Aşağıdaki tabloda olayları, tarihlerini ve bir haftalık süre içinde BİST ve dolardaki değişimleri göreceksiniz. Bu gördüğünüz değişimler, o gün alınan önlemlere ya da yakılan rezervlere, belki de artırılan faizlere rağmen son tahlilde gerçekleşen değişimler.

Olay Tarihi

(BİST100)

(USD/TRY)

Gezi Parkı Olayları

29 Mayıs 2013 Çarşamba

-8,6%

1,7%

15 Temmuz Darbe Girişimi

15 Temmuz 2016 Cuma

-13,4%

1,5%

Rahip Krizi

13 Ağustos 2018 Pazartesi

-2,7%

-13,1%

Covid 19

6 Mart 2020 Cuma

-12,8%

4,0%

Naci Ağbal’ın Görevden alınması

19 Mart 2021 Cuma

-9,6%

12,4%

KKM

17 Aralık 2021 Cuma

-9,3%

-33,4%

Rusya – Ukrayna Savaşı

24 Şubat 2022 Perşembe

9,3%

0,6%

Kahramanmaraş Depremi

6 Şubat 2023 Pazartesi

-8,6%

0,1%

Hamas - İsrail Çatışması

6 Ekim 2023 Cuma

-4,2%

0,7%

“Japon Yeni” Carry Trade

5 Ağustos 2024 Pazartesi

-0,7%

0,7%

İsrail - İran Çatışması

2 Ekim 2024 Çarşamba

1,3%

0,0%

Ekrem İmamoğlu Süreci

18 Mart 2025 Salı

-9,4%

3,5%

İşin biraz sosyal, biraz ekonomik boyutu olan bir konuyla da yazımı toparlamak istiyorum.

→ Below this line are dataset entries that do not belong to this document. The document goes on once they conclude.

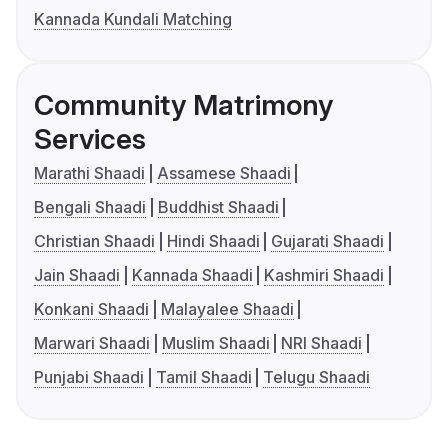
Kannada Kundali Matching
Community Matrimony
Services
Marathi Shaadi
Assamese Shaadi
Bengali Shaadi
Buddhist Shaadi
Christian Shaadi
Hindi Shaadi
Gujarati Shaadi
Jain Shaadi
Kannada Shaadi
Kashmiri Shaadi
Konkani Shaadi
Malayalee Shaadi
Marwari Shaadi
Muslim Shaadi
NRI Shaadi
Punjabi Shaadi
Tamil Shaadi
Telugu Shaadi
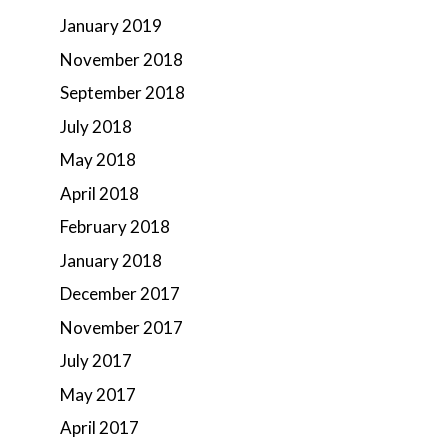
January 2019
November 2018
September 2018
July 2018
May 2018
April 2018
February 2018
January 2018
December 2017
November 2017
July 2017
May 2017
April 2017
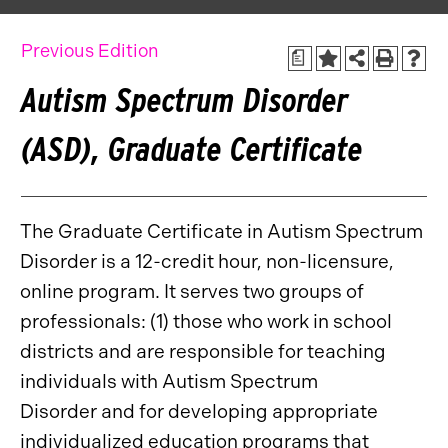
Previous Edition
a
Autism Spectrum Disorder
(ASD), Graduate Certificate
The Graduate Certificate in Autism Spectrum
Disorder is a 12-credit hour, non-licensure,
online program. It serves two groups of
professionals: (1) those who work in school
districts and are responsible for teaching
individuals with Autism Spectrum
Disorder and for developing appropriate
individualized education programs that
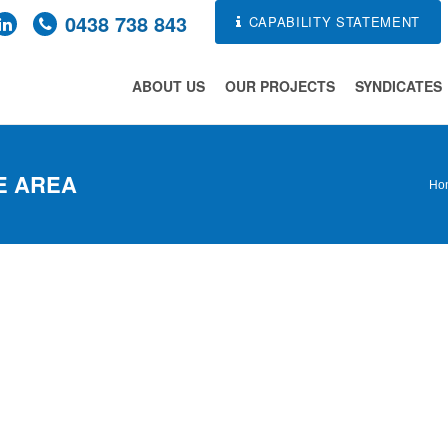
0438 738 843
CAPABILITY STATEMENT
ABOUT US
OUR PROJECTS
SYNDICATES
E AREA
Ho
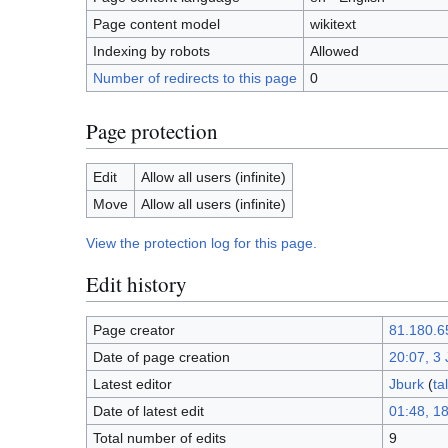
Page content model
wikitext
Indexing by robots
Allowed
Number of redirects to this page
0
Page protection
Edit
Allow all users (infinite)
Move
Allow all users (infinite)
View the protection log for this page.
Edit history
Page creator
81.180.6
Date of page creation
20:07, 3
Latest editor
Jburk
(
ta
Date of latest edit
01:48, 1
Total number of edits
9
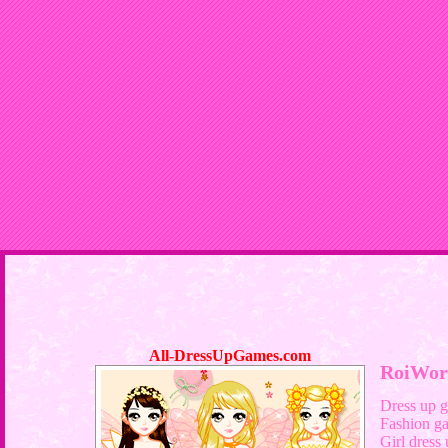
All-DressUpGames.com
RoiWor
Dress up 
Fashion g
Girl dress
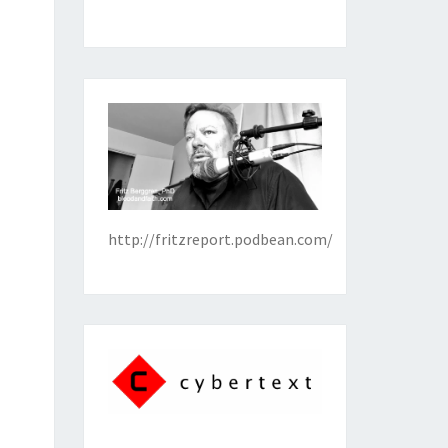
http://fritzreport.podbean.com/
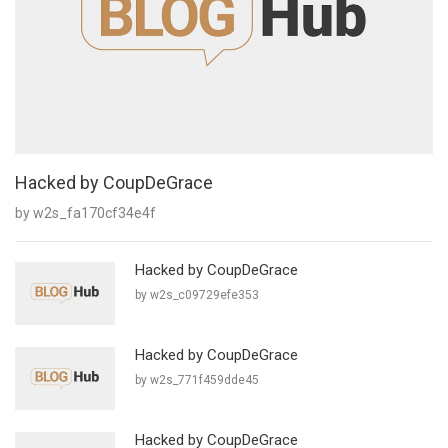
Hacked by CoupDeGrace
by w2s_fa170cf34e4f
Hacked by CoupDeGrace
by w2s_c09729efe353
Hacked by CoupDeGrace
by w2s_771f459dde45
Hacked by CoupDeGrace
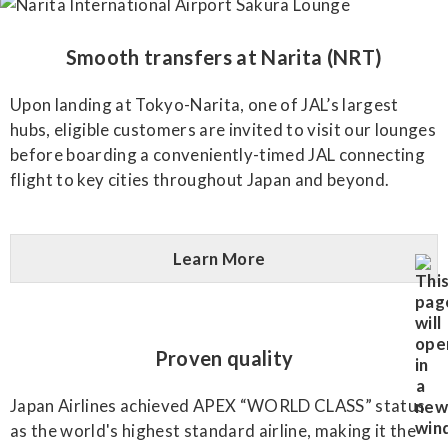
Smooth transfers at Narita (NRT)
Upon landing at Tokyo-Narita, one of JAL’s largest
hubs, eligible customers are invited to visit our lounges
before boarding a conveniently-timed JAL connecting
flight to key cities throughout Japan and beyond.
Learn More
Proven quality
Japan Airlines achieved APEX “WORLD CLASS” status
as the world's highest standard airline, making it the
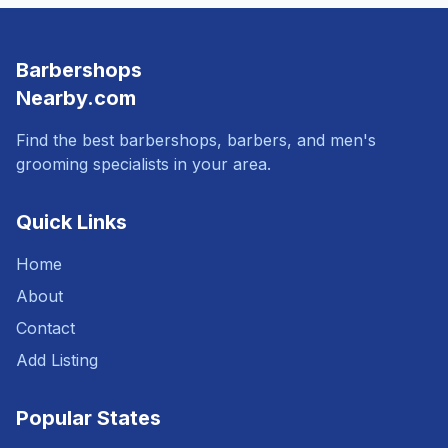
Barbershops
Nearby.com
Find the best barbershops, barbers, and men's
grooming specialists in your area.
Quick Links
Home
About
Contact
Add Listing
Popular States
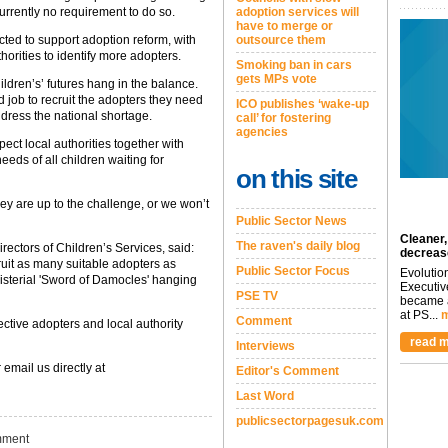
currently no requirement to do so.
adoption services will
have to merge or
cted to support adoption reform, with
outsource them
orities to identify more adopters.
Smoking ban in cars
gets MPs vote
ildren’s’ futures hang in the balance.
 job to recruit the adopters they need
ICO publishes ‘wake-up
ddress the national shortage.
call’ for fostering
agencies
ect local authorities together with
eds of all children waiting for
on this site
ey are up to the challenge, or we won’t
Public Sector News
Cleaner,
The raven's daily blog
rectors of Children’s Services, said:
decreas
ruit as many suitable adopters as
Public Sector Focus
Evolutio
inisterial 'Sword of Damocles' hanging
Executiv
PSE TV
became a
at PS...
m
Comment
ective adopters and local authority
read m
Interviews
 email us directly at
Editor's Comment
Last Word
publicsectorpagesuk.com
ment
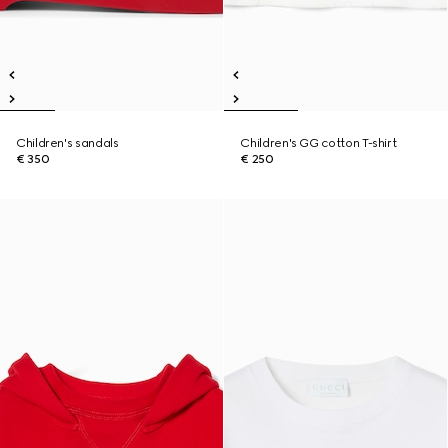
Children's sandals
Children's GG cotton T-shirt
€ 350
€ 250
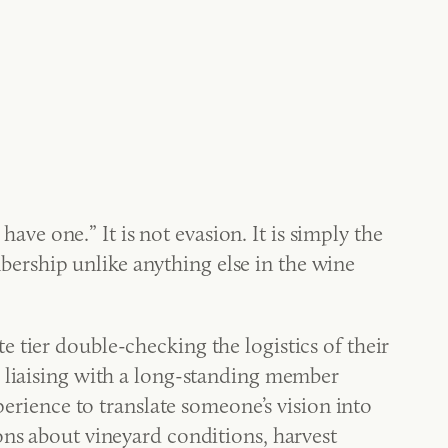
have one.” It is not evasion. It is simply the
ership unlike anything else in the wine
 tier double-checking the logistics of their
s liaising with a long-standing member
perience to translate someone’s vision into
ons about vineyard conditions, harvest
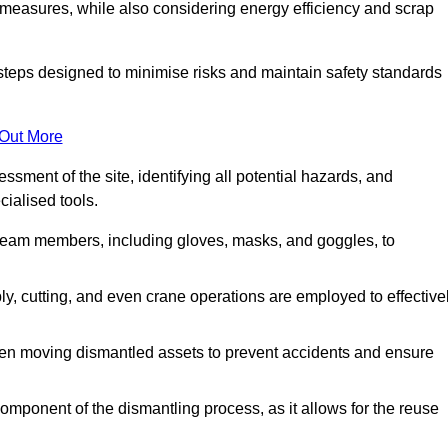
 measures, while also considering energy efficiency and scrap
 steps designed to minimise risks and maintain safety standards
 Out More
sment of the site, identifying all potential hazards, and
ialised tools.
l team members, including gloves, masks, and goggles, to
 cutting, and even crane operations are employed to effective
hen moving dismantled assets to prevent accidents and ensure
component of the dismantling process, as it allows for the reuse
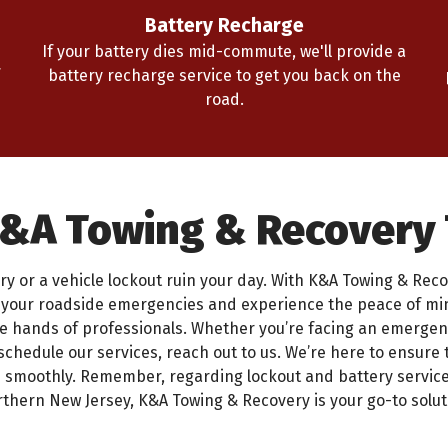
Battery Recharge
If your battery dies mid-commute, we'll provide a
battery recharge service to get you back on the
road.
K&A Towing & Recovery
ry or a vehicle lockout ruin your day. With K&A Towing & Recove
h your roadside emergencies and experience the peace of m
he hands of professionals. Whether you’re facing an emergenc
schedule our services, reach out to us. We’re here to ensure 
d smoothly. Remember, regarding lockout and battery service
thern New Jersey, K&A Towing & Recovery is your go-to solut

Cumhuriyet Halk Partisi’nin 38. Olağan Kurultayı 4-5 Kasım 2023 tarihlerinde yapıldı. Kurultayda yeni genel başkan seçildi. Üzerinden neredeyse 1,5 yıl geçti. Zaten iki yılda bir olağan olarak toplanan bir kurultay geleneği varken ana muhalefet partisine “kayyım” atamaktan bahsedilmeye başlandı. Bu da piyasayı geren başka bir konu oldu.

Maalesef bazı kavramları çok fazla dile getirip, ağza sakız edersen ağırlığı kalmıyor. Hatta içi boşalıyor. “Kayyım” kavramı da pek çok kişi için aynı duruma geldi. İnanmazsınız apartman yönetimini değiştirmek isteyen komşum apartmana “kayyım” atanacağını iddia etti.

Benim yaşlarımdaki “X” sonu, biraz da “Y” başı kuşak ile günümüz gençleri çok farklı. Ve kabul edelim devir de değişti. Pek çok kişi artık işini, ticareti, internet üzerinden yapıyor. Pek çok kişi sosyal medya aracılığı ile sosyalleşiyor.

Bu çocukların elinden internetlerini, sosyal medyalarını alamazsınız. Yıl olmuş 2025 internet bandı daraltamazsınız. Tek tuşla VPN açıp zaten alınan tedbir de işlevselliğini yitirince sadece gülünç oluyor. Ama kimse bu durumu komik bulmuyor.

Şimdi soruyorum size. Sizce Türkiye’nin ekonomik olmayan bu olaylarla ekonomisini bozmaya değer mi? Yeni yeni girdiğimiz rasyonel politika patikasından yeniden yan yollara sapmaya değer mi?